Fondation et Légende : Le Mythe d'Elissa
La ville de Carthage, ou Qart Hadasht en phénicien, qui signifie littéralement "Ville Nouvelle", est fondée selon la légende par Elissa, également connue sous le nom de Didon. Cette princesse, sœur du roi Pygmalion de Tyr, fuit la Phénicie après l’assassinat de son époux, probablement dans un contexte de luttes internes au sein de l'aristocratie tyrienne. La tradition rapporte qu'Elissa a voyagé avec un groupe de nobles et atteint les côtes d'Afrique vers 814 av. J.-C., où elle établit cette nouvelle cité. Ce récit mythologique a été enrichi par les auteurs latins, en particulier Virgile dans son Énéide, qui associe Didon à Énée, créant ainsi un lien symbolique entre les origines de Carthage et celles de Rome. Les historiens modernes voient dans cette légende un reflet des migrations et des échanges culturels intenses qui marquaient la Méditerranée de l’époque (Virgile, Énéide).
Les Maîtres du Commerce Ibérique : Carthage et la Péninsule Ibérique
Dès le IXe siècle av. J.-C., les Phéniciens, marchands et navigateurs d'exception, établissent des points de mouillage et de simples comptoirs le long des côtes méditerranéennes, notamment en Ibérie, attirés par les richesses minières de cette région, en particulier celles de l'Andalousie. Mais progressivement, leur stratégie évolue vers la création de colonies permanentes, garantissant un contrôle plus stable sur les ressources précieuses comme l'or, l'argent, le plomb, le cuivre, et l'étain, qui étaient abondants en Espagne. Carthage, en succédant à la métropole de Tyr dans cette région, se positionne comme l'héritière naturelle du commerce phénicien et devient un pilier central des échanges méditerranéens.

================

» Série d'exercices:
- A) D'après le texte sur Carthage, quel est le sens littéral du nom phénicien Qart Hadasht ?
- B) Indiquez si chacune des affirmations suivantes concorde avec le texte sur Carthage, en citant les mots du texte qui tranchent. (i) Elissa est la sœur du roi Pygmalion de Tyr. (ii) Selon la tradition, Elissa atteint les côtes d'Afrique vers 914 av. J.-C. (iii) Les Phéniciens sont attirés en Ibérie par les richesses agricoles de la région.
- C) Poursuivez le texte sur Carthage après sa dernière phrase.
Les lignes forment un matériau distinct du texte sur Carthage.

» Données fournies:
================

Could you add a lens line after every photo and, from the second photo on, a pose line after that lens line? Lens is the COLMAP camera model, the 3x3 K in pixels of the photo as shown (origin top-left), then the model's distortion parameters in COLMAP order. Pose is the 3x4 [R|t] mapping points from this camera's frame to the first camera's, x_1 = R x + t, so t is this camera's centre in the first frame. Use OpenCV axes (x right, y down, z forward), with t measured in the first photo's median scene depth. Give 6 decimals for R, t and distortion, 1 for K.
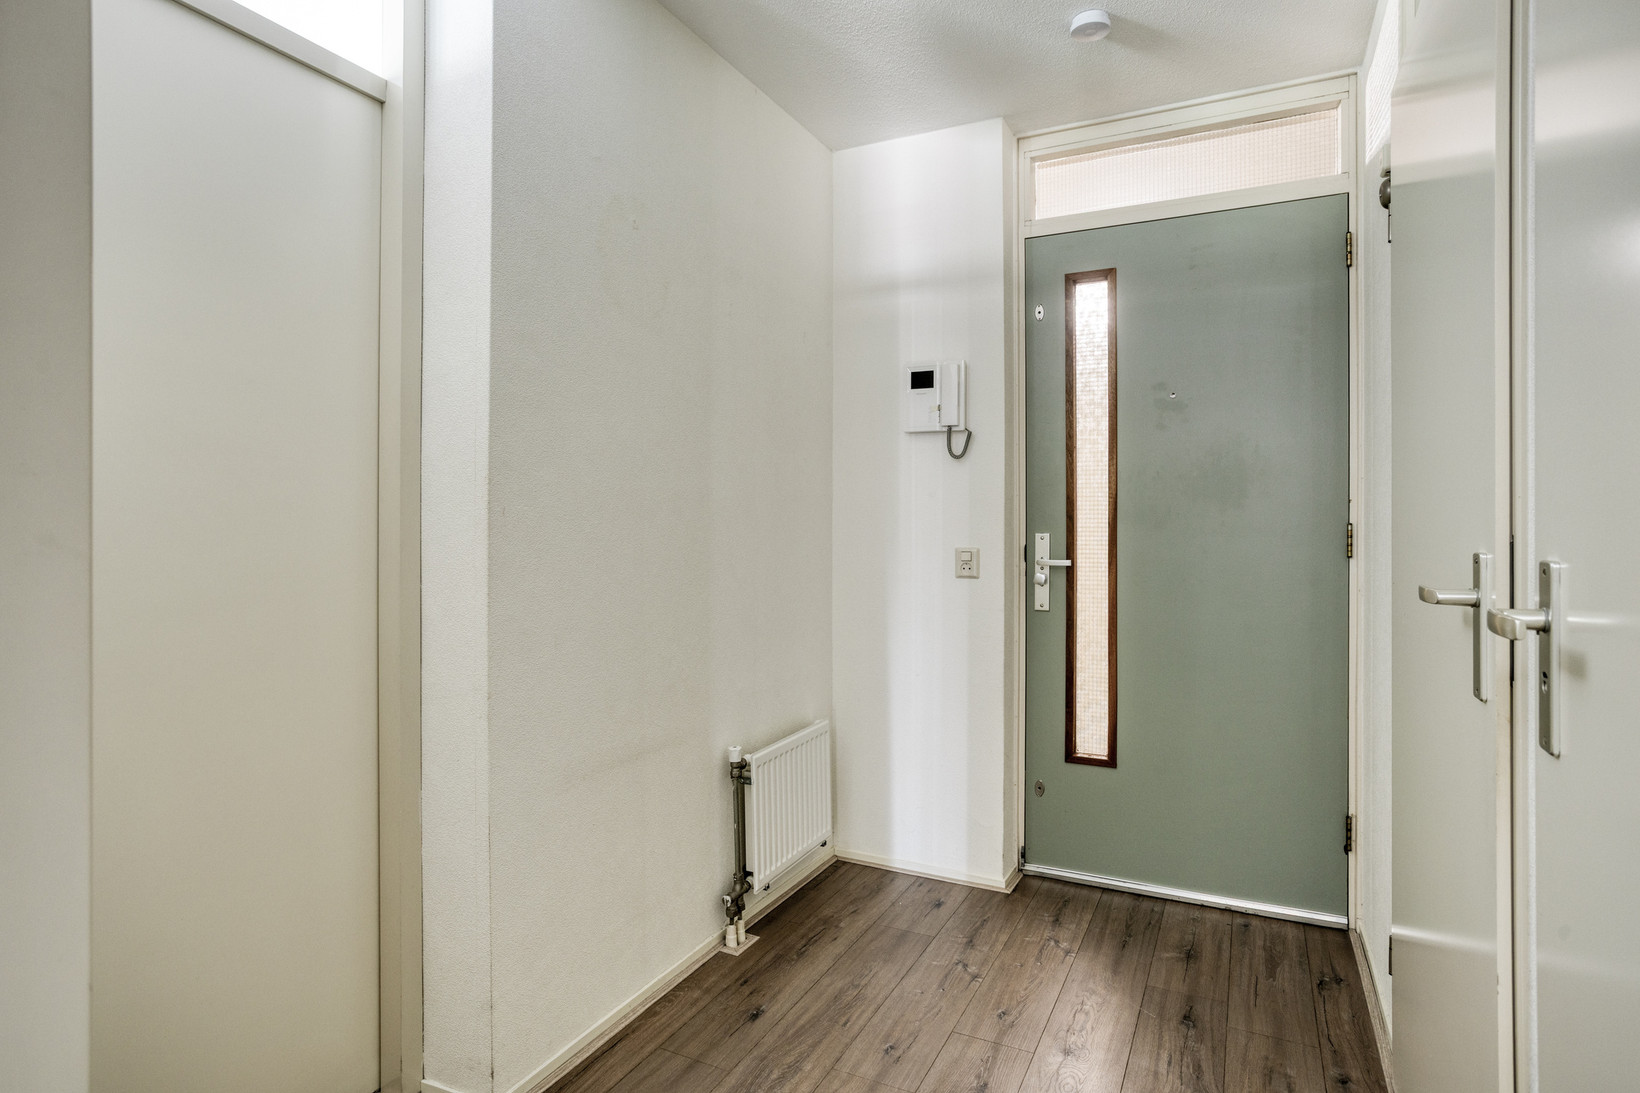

================

» Réponses dans l'ordre:
- A) Il signifie « Ville Nouvelle ».

- B)
(i) Oui : « sœur du roi Pygmalion de Tyr ».
(ii) Non : « atteint les côtes d'Afrique vers 814 av. J.-C. ».
(iii) Non : « attirés par les richesses minières de cette région ».

- C)
La Libération de la Tutelle de Tyr et l’Ascension de Carthage
Carthage commence comme un modeste établissement colonial de Tyr, auquel elle doit verser une dîme en signe d’allégeance. Pendant plus d’un siècle, Carthage paie également un tribut aux Libyens, renforçant sa dépendance envers les puissances locales. Cependant, la chute progressive de Tyr, affaiblie par la pression assyrienne et incapable de contenir la montée en puissance des cités grecques, ouvre la voie à l'émancipation de Carthage. Durant la seconde moitié du VIIe siècle av. J.-C., Carthage affirme peu à peu son indépendance politique et économique et établit une influence autonome sur la Méditerranée occidentale.
La fondation d’Ibiza en 654 av. J.-C. est un jalon majeur dans cette progression. En s’implantant aux Baléares, Carthage se positionne stratégiquement pour contrôler les routes commerciales de la Méditerranée et s'assurer un accès direct aux précieuses ressources minières de l’Espagne. Ce réseau de colonies ne se limite pas à l’Espagne mais s’étend progressivement jusqu’à Mogador (actuelle Essaouira au Maroc), Liks en Mauritanie, Cadix, Malte, la Sardaigne, la Sicile occidentale, et Ibiza. Carthage développe ainsi un empire commercial et maritime étendu, consolidant ses échanges de matières premières et de produits manufacturés comme les fameuses amphores carthaginoises, largement utilisées dans le commerce de l’huile, du vin, et des parfums, notamment en Méditerranée occidentale (Arcelin, Commerce et colonies phéniciennes).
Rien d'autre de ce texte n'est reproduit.